L’Europe dans son ensemble met au point différents programmes pour investir dans la transition énergétique et notamment le «clean industrial deal» comme je le présentais dans un article sur les débuts de la nouvelle commission européenne de Ursula Von Der Leyen.
En revanche, la prise de conscience reste beaucoup trop faible sur les grands enjeux des équilibres biologiques et géochimiques de la planète.
Il est critique de se mobiliser et d’investir sur les grandes batailles environnementales qui nécessitent de gros efforts indépendamment de ce qui est fait sur le carbone (la biodiversité, les océans, la cryosphère, le méthane, les plastiques et les pollutions chimiques).
Nous pensons ainsi que les difficultés de la COP16 et de la conférence sur les plastiques sont en effet essentiellement liées à la faiblesse de la compréhension et conviction sur ces sujets.
Nous devons notamment redoubler d’efforts sur la conscience collective concernant l'importance des points de bascule dont j’ai parlé dans un article récent et notamment les menaces suivantes :
Sur la cryosphère :
Calotte glaciaires antarctique et arctique.
Glaciers et permafrost.
Sur la biosphère :
Dépérissement de la forêt.
Dégradation des savanes.
Désertification des zones arides.
Eutrophisation des lacs.
Dégradation des milieux coralliens.
Affaiblissement des zones de pêches.
Dégradation des mangroves.
Dégradations des forêts primaires, particulièrement l’Amazonie et les forêts boréales.
Ceci devrait permettre d’avancer enfin sérieusement sur la biodiversité.

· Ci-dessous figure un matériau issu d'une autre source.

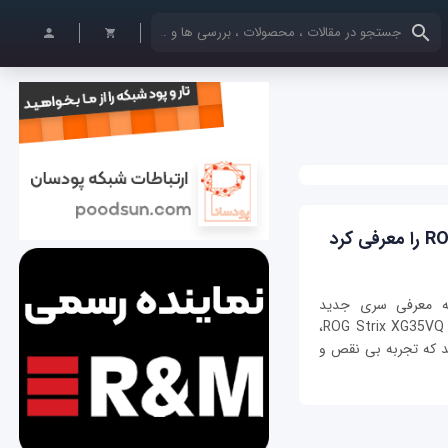
کلمات کلیدی خود را وارد کنید
به معرفی سری جدید
محصولات خود پرداخت: ROG Strix XG32VQ و ROG Strix XG35VQ،
ند که تجربه بی نقص و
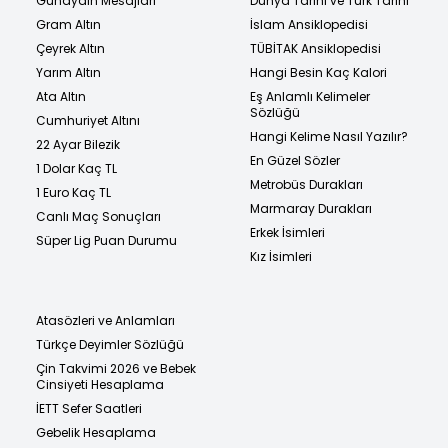
Günaydın Mesajları
Dünya Tarihi ve Türk Tarihi
Gram Altın
İslam Ansiklopedisi
Çeyrek Altın
TÜBİTAK Ansiklopedisi
Yarım Altın
Hangi Besin Kaç Kalori
Ata Altın
Eş Anlamlı Kelimeler
Sözlüğü
Cumhuriyet Altını
Hangi Kelime Nasıl Yazılır?
22 Ayar Bilezik
En Güzel Sözler
1 Dolar Kaç TL
Metrobüs Durakları
1 Euro Kaç TL
Marmaray Durakları
Canlı Maç Sonuçları
Erkek İsimleri
Süper Lig Puan Durumu
Kız İsimleri
Atasözleri ve Anlamları
Türkçe Deyimler Sözlüğü
Çin Takvimi 2026 ve Bebek
Cinsiyeti Hesaplama
İETT Sefer Saatleri
Gebelik Hesaplama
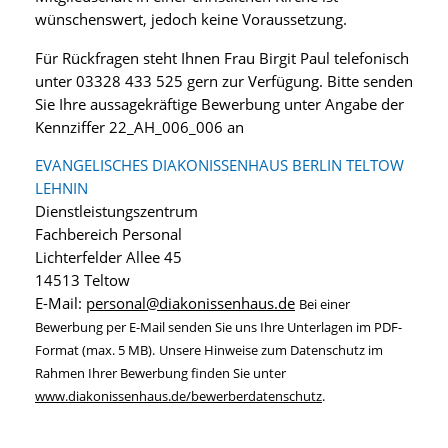
wünschenswert, jedoch keine Voraussetzung.
Für Rückfragen steht Ihnen Frau Birgit Paul telefonisch
unter 03328 433 525 gern zur Verfügung. Bitte senden
Sie Ihre aussagekräftige Bewerbung unter Angabe der
Kennziffer 22_AH_006_006 an
EVANGELISCHES DIAKONISSENHAUS BERLIN TELTOW
LEHNIN
Dienstleistungszentrum
Fachbereich Personal
Lichterfelder Allee 45
14513 Teltow
E-Mail:
personal@diakonissenhaus.de
Bei einer
Bewerbung per E-Mail senden Sie uns Ihre Unterlagen im PDF-
Format (max. 5 MB).
Unsere Hinweise zum Datenschutz im
Rahmen Ihrer Bewerbung finden Sie unter
www.diakonissenhaus.de/bewerberdatenschutz
.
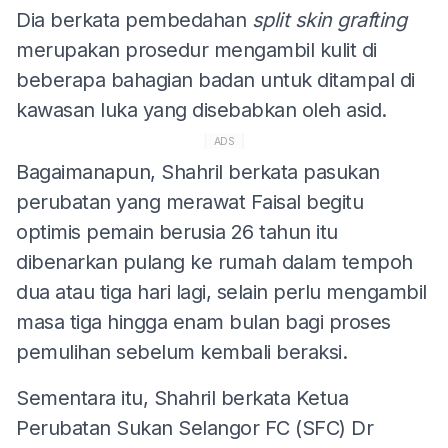
Dia berkata pembedahan
split skin grafting
merupakan prosedur mengambil kulit di
beberapa bahagian badan untuk ditampal di
kawasan luka yang disebabkan oleh asid.
ADS
Bagaimanapun, Shahril berkata pasukan
perubatan yang merawat Faisal begitu
optimis pemain berusia 26 tahun itu
dibenarkan pulang ke rumah dalam tempoh
dua atau tiga hari lagi, selain perlu mengambil
masa tiga hingga enam bulan bagi proses
pemulihan sebelum kembali beraksi.
Sementara itu, Shahril berkata Ketua
Perubatan Sukan Selangor FC (SFC) Dr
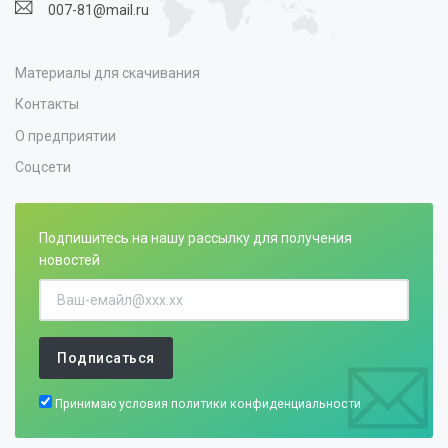
007-81@mail.ru
Материалы для скачивания
Контакты
О предприятии
Соцсети
Подпишитесь на нашу рассылку для получения
новостей
Подписаться
Принимаю условия
политики конфиденциальности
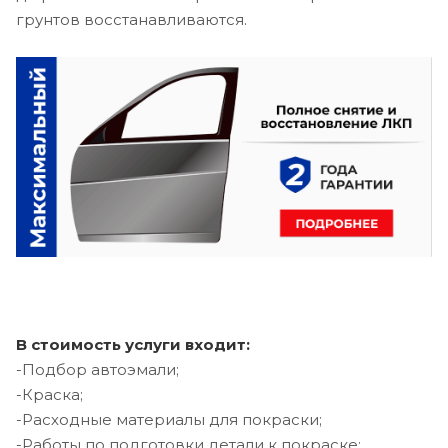
грунтов восстанавливаются.
В стоимость услуги входит:
-Подбор автоэмали;
-Краска;
-Расходные материалы для покраски;
-Работы по подготовки детали к покраске;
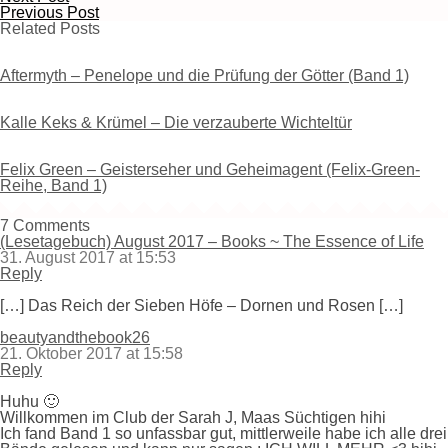
Previous Post
Related Posts
Aftermyth – Penelope und die Prüfung der Götter (Band 1)
Kalle Keks & Krümel – Die verzauberte Wichteltür
Felix Green – Geisterseher und Geheimagent (Felix-Green-
Reihe, Band 1)
7 Comments
(Lesetagebuch) August 2017 – Books ~ The Essence of Life
31. August 2017 at 15:53
Reply
[…] Das Reich der Sieben Höfe – Dornen und Rosen […]
beautyandthebook26
21. Oktober 2017 at 15:58
Reply
Huhu 🙂
Willkommen im Club der Sarah J, Maas Süchtigen hihi
Ich fand Band 1 so unfassbar gut, mittlerweile habe ich alle drei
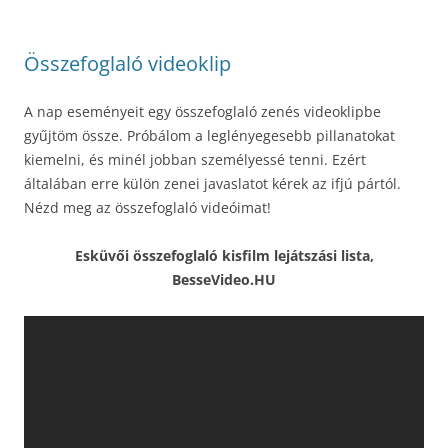
Összefoglaló videoklip
A nap eseményeit egy összefoglaló zenés videoklipbe
gyűjtöm össze. Próbálom a leglényegesebb pillanatokat
kiemelni, és minél jobban személyessé tenni. Ezért
általában erre külön zenei javaslatot kérek az ifjú pártól.
Nézd meg az összefoglaló videóimat!
Esküvői összefoglaló kisfilm lejátszási lista,
BesseVideo.HU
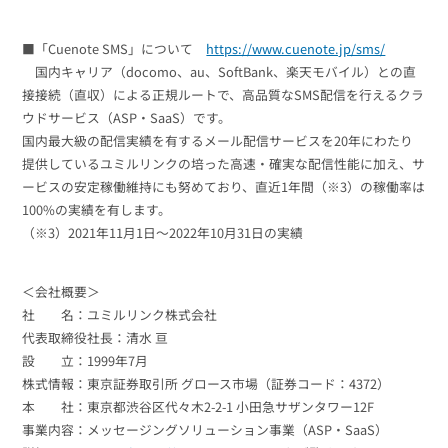
■「Cuenote SMS」について
https://www.cuenote.jp/sms/
国内キャリア（docomo、au、SoftBank、楽天モバイル）との直
接接続（直収）による正規ルートで、高品質なSMS配信を行えるクラ
ウドサービス（ASP・SaaS）です。
国内最大級の配信実績を有するメール配信サービスを20年にわたり
提供しているユミルリンクの培った高速・確実な配信性能に加え、サ
ービスの安定稼働維持にも努めており、直近1年間（※3）の稼働率は
100%の実績を有します。
（※3）2021年11月1日～2022年10月31日の実績
＜会社概要＞
社 名：ユミルリンク株式会社
代表取締役社長：清水 亘
設 立：1999年7月
株式情報：東京証券取引所 グロース市場（証券コード：4372）
本 社：東京都渋谷区代々木2-2-1 小田急サザンタワー12F
事業内容：メッセージングソリューション事業（ASP・SaaS）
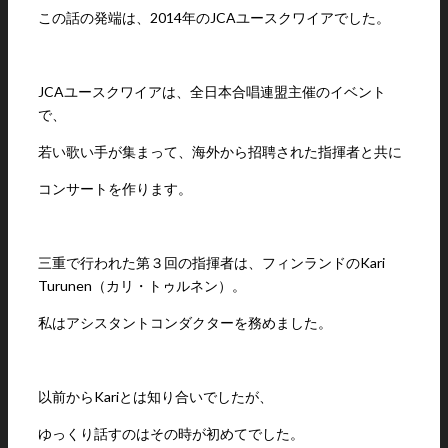
この話の発端は、2014年のJCAユースクワイアでした。
JCAユースクワイアは、全日本合唱連盟主催のイベント
で、
若い歌い手が集まって、海外から招聘された指揮者と共に
コンサートを作ります。
三重で行われた第３回の指揮者は、フィンランドのKari
Turunen（カリ・トゥルネン）。
私はアシスタントコンダクターを務めました。
以前からKariとは知り合いでしたが、
ゆっくり話すのはその時が初めてでした。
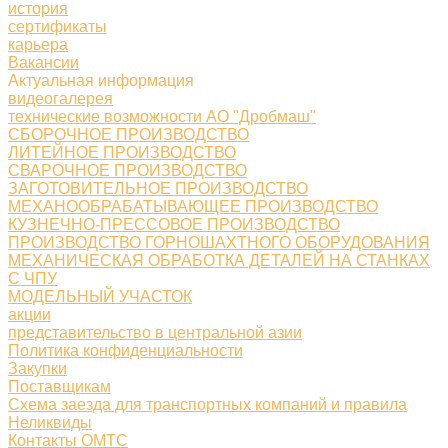
история
сертификаты
карьера
Вакансии
Актуальная информация
видеогалерея
технические возможности АО "Дробмаш"
СБОРОЧНОЕ ПРОИЗВОДСТВО
ЛИТЕЙНОЕ ПРОИЗВОДСТВО
СВАРОЧНОЕ ПРОИЗВОДСТВО
ЗАГОТОВИТЕЛЬНОЕ ПРОИЗВОДСТВО
МЕХАНООБРАБАТЫВАЮЩЕЕ ПРОИЗВОДСТВО
КУЗНЕЧНО-ПРЕССОВОЕ ПРОИЗВОДСТВО
ПРОИЗВОДСТВО ГОРНОШАХТНОГО ОБОРУДОВАНИЯ
МЕХАНИЧЕСКАЯ ОБРАБОТКА ДЕТАЛЕЙ НА СТАНКАХ
С ЧПУ
МОДЕЛЬНЫЙ УЧАСТОК
акции
представительство в центральной азии
Политика конфиденциальности
Закупки
Поставщикам
Схема заезда для транспортных компаний и правила
Неликвиды
Контакты ОМТС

Concernant le plastique et les pollutions chimiques, il nous faut développer une plus forte compréhension des effets délétères absolument désastreux sur la santé humaine de ces matières. Ce combat reste à gagner comme l’illustre les difficultés rencontrées à Busan entre les parties prenantes du traité contre la pollution plastique.
Nous concluons cette article en résumant nos trois convictions fondamentales :
Sur le carbone, nous pensons que le «momentum» est déjà en marche dans les grands pays développés. Il faut se concentrer sur l’aide aux pays en développement pour les aider sur la transition.
Il nous faut développer notre conscience collective sur l’importance des questions biologiques et géochimiques de la planète et l’impact sur la santé afin de créer un mouvement dans les prochaines années sur ces sujets clefs (biodiversité, plastiques, océans, eau, pollutions chimiques) et inventer des modèles économiques performants pour les efforts de restauration de la nature.
Sur la gouvernance, il ne faut pas se laisser démoraliser par les déboires des récentes conférences ni par les tentations anti-multilatérales de nombreux gouvernements. Il s’agit de continuer l’organisation de ces conférences tout particulièrement dans les pays émergents et même les pays pétroliers car il faut s’assurer d’avoir tous les intérêts autour de la table. A ce titre, l’organisation de la COP30 en 2025 à Bélem en Amazonie au Brésil est bien choisie.